At this time. the verge of winter, the flow and flux of the region's inhabitants is at its lowest. Whatever birds were going to head south for the winter have long since left. Among their human neighbors, the summer visitors and the admirers of foliage are gone. The skiers and holiday travelers have yet to arrive. The fall chores of putting away, battening down, covering up, are done - or if they are not, they had better be finished soon. The land lies deserted, unused, a broad tidal flat where those who are still around and so inclined may contemplate this season's subdued but distinctive beauty.

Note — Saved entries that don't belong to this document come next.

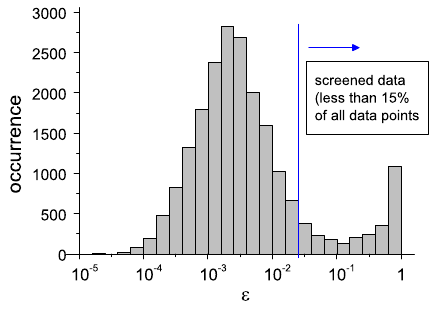
Fig. 2. Histogram for the values of (cid:15) as determined from all MFRSR PWV data of 2005–2009, which is used for data post- processing. We define the data with (cid:15) > 10 − 1 . 6 as not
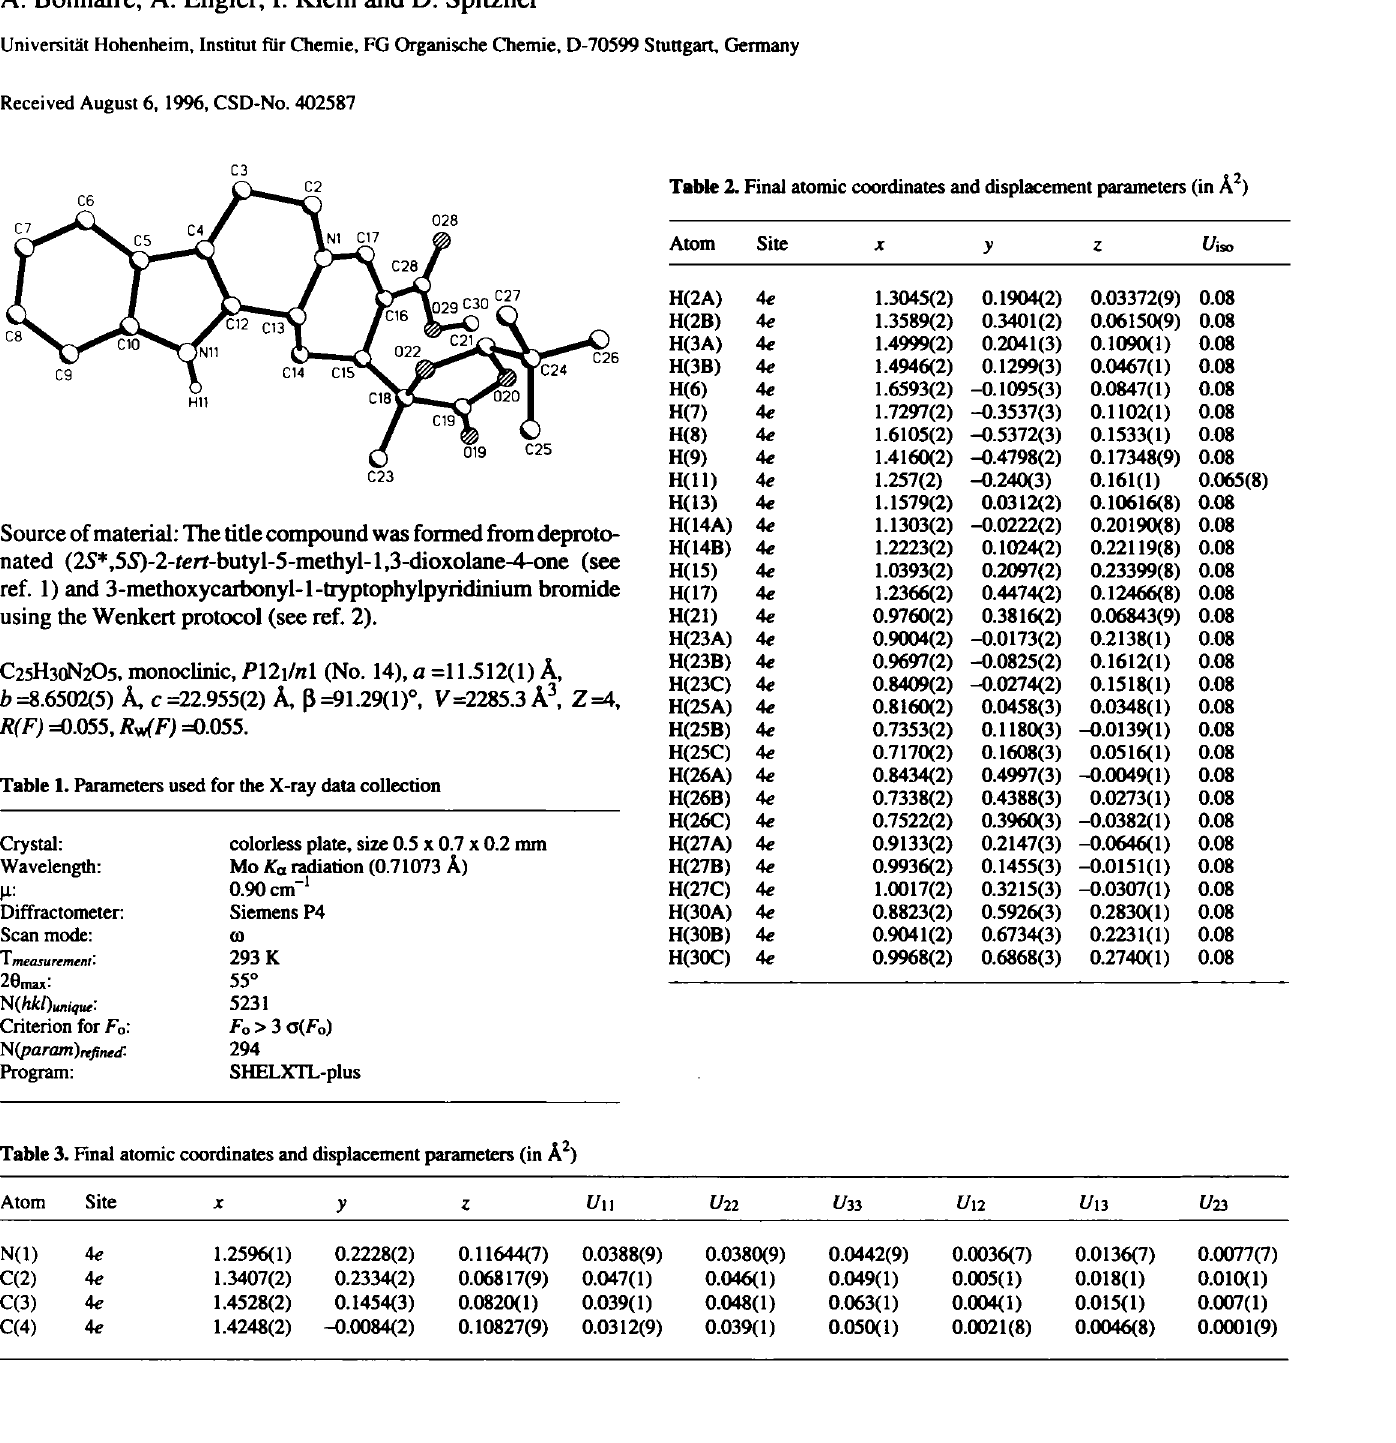
Table 2. Final atomic coordinates and displacement parameters (in Â 2 )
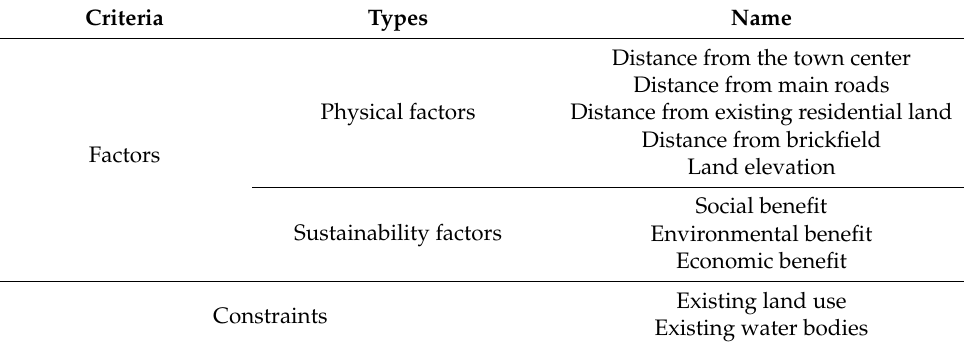
Table 1. List of factors and constraints used for residential land suitability. Criteria Types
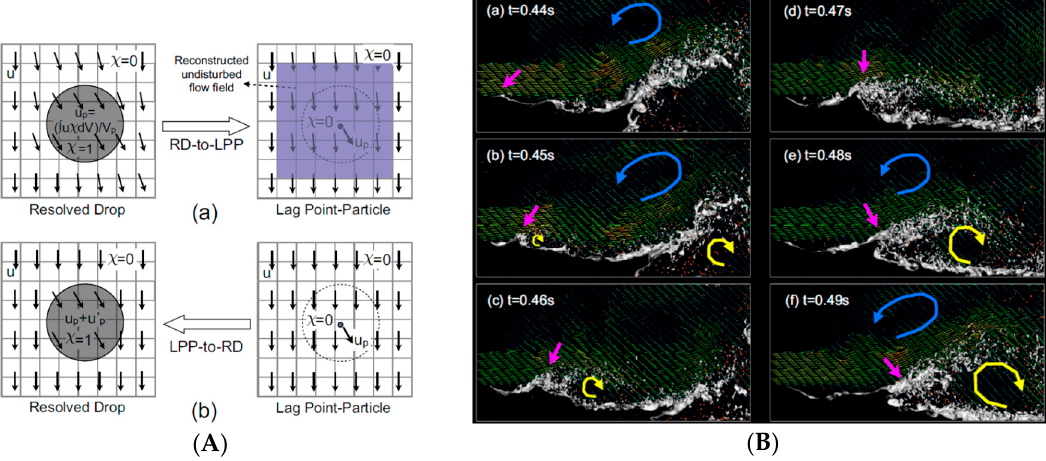
Figure 9. Result of the atomizing planar liquid jet with the hybrid DNS and Lagrangian method [56]. ( A ) Proposed numerical procedure ( a ) to convert a resolved droplet (RD) to a Lagrangian point particle (LPP) and ( b ) vice versa; ( B ) Example of a planar jet. The gray and orange colors indicate the resolved interface and the point-particle droplets, respectively. The red arrow indicates the position of a wave front where vigorous atomization (including RDs and LPPs) occurs as it develops. Reproduced with permission from Elsevier.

Low tide in the mountains is no more than a moment in the year, but it is not hard to witness, given the right timing. For the past couple of years, I have had a good look at it, thanks to a little trip I have occasion to make every fall. Just as November clicks over to December, I find myself out west, driving along the Front Range along Route 24, one of the great unsung highways of pre-Interstate America. You can pick it up in Pontiac, Michigan and ride it all the way through Colorado. Michigan is a nice place, no doubt, but it is a long way away. I prefer to do my traveling without straying too far from home.

I get on Route 24 in Manitou Springs. I head West through the Ute Pass toward Woodland Park and continue until I reach the cutoff at Lake George toward 11-Mile State Park. It is a matter of 33 miles of mostly two-way highways - once I leave Woodland Park - through some of the most breathtaking scenery on the planet. Within constant view is Pikes Peak, also known as America's Mountain, which is usually on the left and often showing a dusting of snow on the upper slopes at that time of year, having become snow-covered in late October. At that time of year, I share the road with mine workers and tourists heading to one of the numerous casinos in Cripple Creek.

Driving along the road where it splits off toward Cripple Creek, I might be an out-of-season insect, making its lonely way across the deep end of a swimming pool that has been drained for winter. The country, a crowded, bustling vacation land in summer, is pretty well emptied of all life at that time of year, save for the skiers heading for Breckenridge and points West. The towns and villages, the big old hotels and other lodgings, the popular tourist attractions, are untenanted. All along the way, the countryside is plain, stripped - quietly, patiently waiting to receive the coming winter. In Lake George, I turn back East, leaving the tideland, under its lofty purple sky, to itself for another year.

The autumnal tides of light, cloud and shadow that annually visit and revisit the mountains are figurative tides. They are a matter of feelings, of perceptions. Low tide in the mountains cannot be measured, it does not obey the almanac, but it makes a welcome passage in the outdoor year, for those who will attend.